Our King Soopers Dietitian, Jeannie Schwendtner, teaches us several ways to prepare dry beans, including soaking them, which cuts down on their gaseous affect. Check out her crock pot recipe below.
Crock Pot Beans Makes 5-6 cups
1 lb dry beans
1 large onion, chopped
2-3 cloves garlic, smashed and chopped
2 cups low sodium chicken or vegetable broth
4 cups water
1 bay leaf
- Place beans in a colander and rinse well under cold water. Remove any rocks or shriveled beans.
- Place beans in a large bowl and cover with several inches of clean, cold water. Allow to soak at least 6 hours, but overnight is best.
- Drain soaking water and rinse beans again with cold water.

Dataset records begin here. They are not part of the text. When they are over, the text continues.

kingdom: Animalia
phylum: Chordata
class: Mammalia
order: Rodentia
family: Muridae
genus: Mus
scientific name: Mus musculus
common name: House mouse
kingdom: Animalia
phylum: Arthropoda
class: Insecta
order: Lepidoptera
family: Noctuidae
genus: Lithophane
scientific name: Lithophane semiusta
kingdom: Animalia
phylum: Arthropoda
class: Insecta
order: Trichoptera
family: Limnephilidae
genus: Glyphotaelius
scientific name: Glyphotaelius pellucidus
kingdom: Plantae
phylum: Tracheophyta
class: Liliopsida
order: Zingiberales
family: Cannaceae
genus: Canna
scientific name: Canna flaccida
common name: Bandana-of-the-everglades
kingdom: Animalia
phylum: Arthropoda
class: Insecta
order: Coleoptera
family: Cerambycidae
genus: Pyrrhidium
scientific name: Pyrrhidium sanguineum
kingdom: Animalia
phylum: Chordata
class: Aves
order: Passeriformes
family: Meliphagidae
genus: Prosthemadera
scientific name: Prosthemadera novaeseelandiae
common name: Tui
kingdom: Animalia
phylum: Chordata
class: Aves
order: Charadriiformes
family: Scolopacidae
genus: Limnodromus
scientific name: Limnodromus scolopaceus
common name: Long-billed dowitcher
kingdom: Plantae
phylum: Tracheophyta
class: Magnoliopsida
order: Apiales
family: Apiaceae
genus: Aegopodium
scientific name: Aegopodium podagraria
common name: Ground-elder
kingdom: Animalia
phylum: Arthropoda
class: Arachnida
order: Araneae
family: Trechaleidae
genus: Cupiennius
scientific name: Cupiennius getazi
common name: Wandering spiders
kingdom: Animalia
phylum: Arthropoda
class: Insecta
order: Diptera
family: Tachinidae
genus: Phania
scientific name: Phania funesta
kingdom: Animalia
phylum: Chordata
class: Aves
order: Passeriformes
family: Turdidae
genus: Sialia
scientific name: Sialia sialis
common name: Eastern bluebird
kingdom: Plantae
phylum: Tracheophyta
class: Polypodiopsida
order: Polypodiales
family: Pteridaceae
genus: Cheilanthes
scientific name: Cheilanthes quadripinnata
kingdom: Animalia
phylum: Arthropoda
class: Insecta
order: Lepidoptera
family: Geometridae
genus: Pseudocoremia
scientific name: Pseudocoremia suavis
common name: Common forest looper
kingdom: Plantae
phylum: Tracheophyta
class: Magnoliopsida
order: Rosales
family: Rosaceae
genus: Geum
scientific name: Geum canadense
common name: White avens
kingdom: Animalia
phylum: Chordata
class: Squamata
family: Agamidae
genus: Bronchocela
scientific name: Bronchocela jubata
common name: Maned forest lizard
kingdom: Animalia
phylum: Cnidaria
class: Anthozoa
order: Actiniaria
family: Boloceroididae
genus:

- Place beans in a slow cooker with onion, garlic, water, broth and bay leaf.
- Cook on high for 4-5 hours or low for 6-8.
- Cool and store in the refrigerator for up to one week, or in the freezer for up to three months.
Notes about cooking dry beans:
- In the summer time, soak beans in the refrigerator to prevent fermentation.
- If using the beans for a sweet recipe, eliminate the onion, garlic broth and bay leaf. Cook the beans in 6 cups of water.
- Different bean varieties have different cooking times, so check frequently for tenderness as they cook.
- If adding salt, tomatoes or vinegar to beans, it is important to add them in the last hour of cooking as they will delay increase the cooking time of the beans.